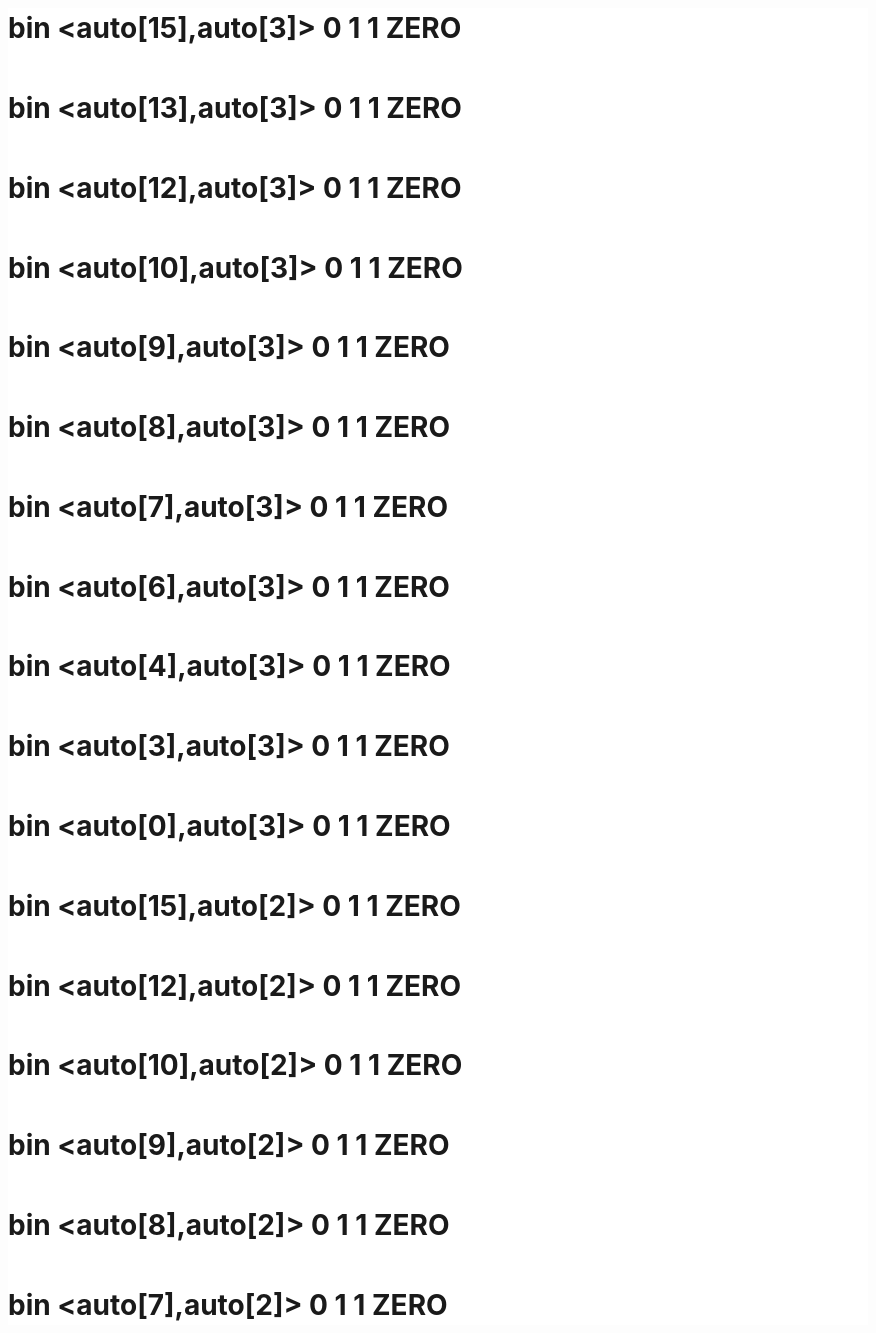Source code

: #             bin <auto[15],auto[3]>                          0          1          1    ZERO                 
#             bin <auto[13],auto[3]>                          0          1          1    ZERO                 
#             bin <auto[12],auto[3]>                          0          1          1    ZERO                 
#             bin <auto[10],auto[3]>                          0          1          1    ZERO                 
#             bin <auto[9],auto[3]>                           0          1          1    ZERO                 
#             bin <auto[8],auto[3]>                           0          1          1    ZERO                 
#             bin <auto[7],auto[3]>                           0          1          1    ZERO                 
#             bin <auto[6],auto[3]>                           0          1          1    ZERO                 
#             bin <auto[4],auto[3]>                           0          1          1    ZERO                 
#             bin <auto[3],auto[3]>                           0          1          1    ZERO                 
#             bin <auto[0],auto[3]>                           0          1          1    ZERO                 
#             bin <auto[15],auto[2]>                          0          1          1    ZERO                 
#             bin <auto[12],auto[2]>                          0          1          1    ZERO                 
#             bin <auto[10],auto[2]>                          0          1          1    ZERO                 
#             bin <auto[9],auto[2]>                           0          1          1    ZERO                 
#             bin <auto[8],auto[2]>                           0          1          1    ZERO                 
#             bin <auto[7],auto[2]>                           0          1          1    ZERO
+ + + +
WHAT YOU NEED TO DO: Transcribe the records word for word and include no pictures.

ANSWER TO THIS PROBLEM:
Source code

: #             bin <auto[15],auto[3]>                          0          1          1    ZERO                 
#             bin <auto[13],auto[3]>                          0          1          1    ZERO                 
#             bin <auto[12],auto[3]>                          0          1          1    ZERO                 
#             bin <auto[10],auto[3]>                          0          1          1    ZERO                 
#             bin <auto[9],auto[3]>                           0          1          1    ZERO                 
#             bin <auto[8],auto[3]>                           0          1          1    ZERO                 
#             bin <auto[7],auto[3]>                           0          1          1    ZERO                 
#             bin <auto[6],auto[3]>                           0          1          1    ZERO                 
#             bin <auto[4],auto[3]>                           0          1          1    ZERO                 
#             bin <auto[3],auto[3]>                           0          1          1    ZERO                 
#             bin <auto[0],auto[3]>                           0          1          1    ZERO                 
#             bin <auto[15],auto[2]>                          0          1          1    ZERO                 
#             bin <auto[12],auto[2]>                          0          1          1    ZERO                 
#             bin <auto[10],auto[2]>                          0          1          1    ZERO                 
#             bin <auto[9],auto[2]>                           0          1          1    ZERO                 
#             bin <auto[8],auto[2]>                           0          1          1    ZERO                 
#             bin <auto[7],auto[2]>                           0          1          1    ZERO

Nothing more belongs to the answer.